[Stored items from a collection]
*** Begin section ***

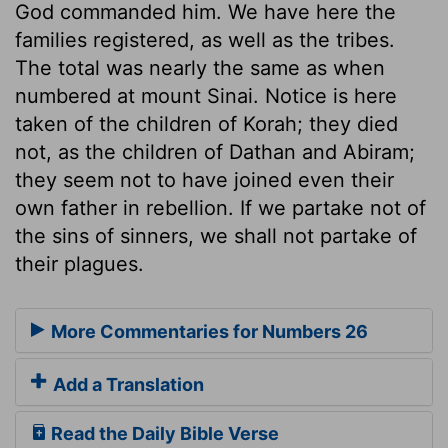
God commanded him. We have here the
families registered, as well as the tribes.
The total was nearly the same as when
numbered at mount Sinai. Notice is here
taken of the children of Korah; they died
not, as the children of Dathan and Abiram;
they seem not to have joined even their
own father in rebellion. If we partake not of
the sins of sinners, we shall not partake of
their plagues.
More Commentaries for Numbers 26
Add a Translation
Read the Daily Bible Verse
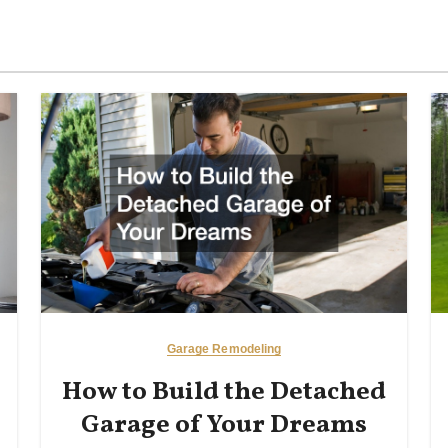
Garage Remodeling
How to Build the Detached
Garage of Your Dreams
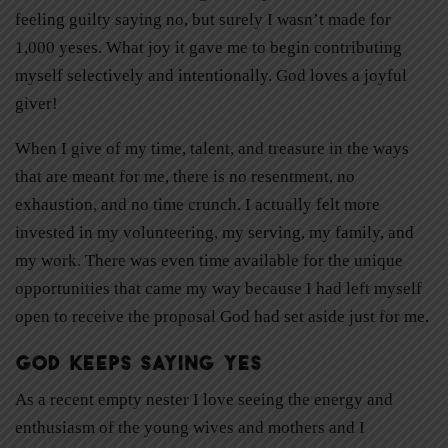
feeling guilty saying no, but surely I wasn’t made for
1,000 yeses. What joy it gave me to begin contributing
myself selectively and intentionally. God loves a joyful
giver!
When I give of my time, talent, and treasure in the ways
that are meant for me, there is no resentment, no
exhaustion, and no time crunch. I actually felt more
invested in my volunteering, my serving, my family, and
my work. There was even time available for the unique
opportunities that came my way because I had left myself
open to receive the proposal God had set aside just for me.
God Keeps Saying Yes
As a recent empty nester I love seeing the energy and
enthusiasm of the young wives and mothers and I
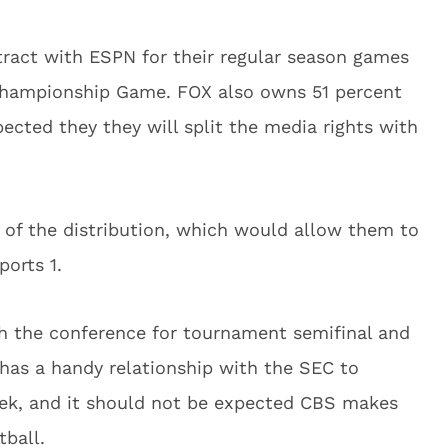
tract with ESPN for their regular season games
Championship Game. FOX also owns 51 percent
pected they they will split the media rights with
t of the distribution, which would allow them to
orts 1.
h the conference for tournament semifinal and
as a handy relationship with the SEC to
ek, and it should not be expected CBS makes
tball.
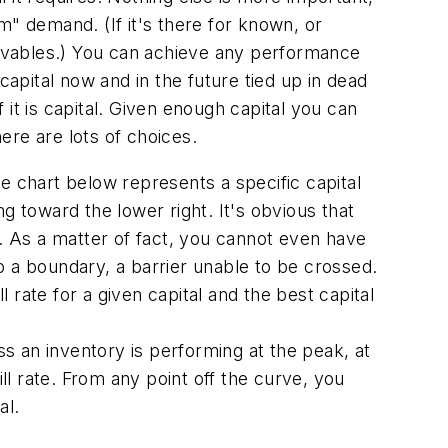
m" demand. (If it's there for known, or
eceivables.) You can achieve any performance
 capital now and in the future tied up in dead
f it is capital. Given enough capital you can
here are lots of choices.
e chart below represents a specific capital
g toward the lower right. It's obvious that
te. As a matter of fact, you cannot even have
to a boundary, a barrier unable to be crossed.
l rate for a given capital and the best capital
s an inventory is performing at the peak, at
fill rate. From any point off the curve, you
al.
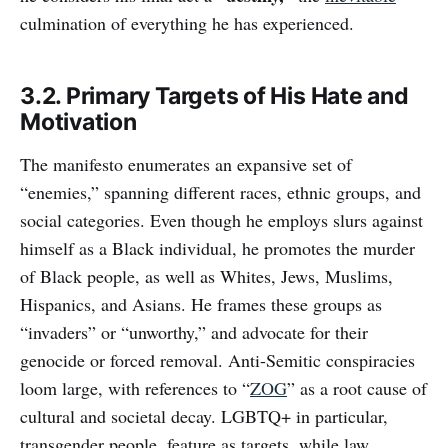
culmination of everything he has experienced.
3.2. Primary Targets of His Hate and
Motivation
The manifesto enumerates an expansive set of
“enemies,” spanning different races, ethnic groups, and
social categories. Even though he employs slurs against
himself as a Black individual, he promotes the murder
of Black people, as well as Whites, Jews, Muslims,
Hispanics, and Asians. He frames these groups as
“invaders” or “unworthy,” and advocate for their
genocide or forced removal. Anti-Semitic conspiracies
loom large, with references to “
ZOG
” as a root cause of
cultural and societal decay. LGBTQ+ in particular,
transgender people, feature as targets, while law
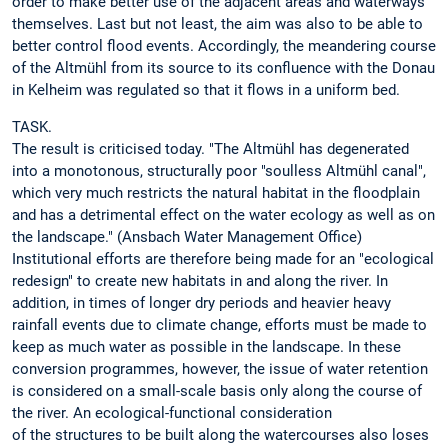
order to make better use of the adjacent areas and waterways
themselves. Last but not least, the aim was also to be able to
better control flood events. Accordingly, the meandering course
of the Altmühl from its source to its confluence with the Donau
in Kelheim was regulated so that it flows in a uniform bed.
TASK.
The result is criticised today. "The Altmühl has degenerated
into a monotonous, structurally poor "soulless Altmühl canal",
which very much restricts the natural habitat in the floodplain
and has a detrimental effect on the water ecology as well as on
the landscape." (Ansbach Water Management Office)
Institutional efforts are therefore being made for an "ecological
redesign" to create new habitats in and along the river. In
addition, in times of longer dry periods and heavier heavy
rainfall events due to climate change, efforts must be made to
keep as much water as possible in the landscape. In these
conversion programmes, however, the issue of water retention
is considered on a small-scale basis only along the course of
the river. An ecological-functional consideration
of the structures to be built along the watercourses also loses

*** End section ***

◆ **EXERCISE**: Repeat exactly, and only, the entries from the line with "More Commentaries for Numbers 26" through the line with "invested in my". Pictures are skipped.

◆ **YOUR RESPONSE**:
More Commentaries for Numbers 26
Add a Translation
Read the Daily Bible Verse
Garage Remodeling
How to Build the Detached
Garage of Your Dreams
feeling guilty saying no, but surely I wasn’t made for
1,000 yeses. What joy it gave me to begin contributing
myself selectively and intentionally. God loves a joyful
giver!
When I give of my time, talent, and treasure in the ways
that are meant for me, there is no resentment, no
exhaustion, and no time crunch. I actually felt more
invested in my volunteering, my serving, my family, and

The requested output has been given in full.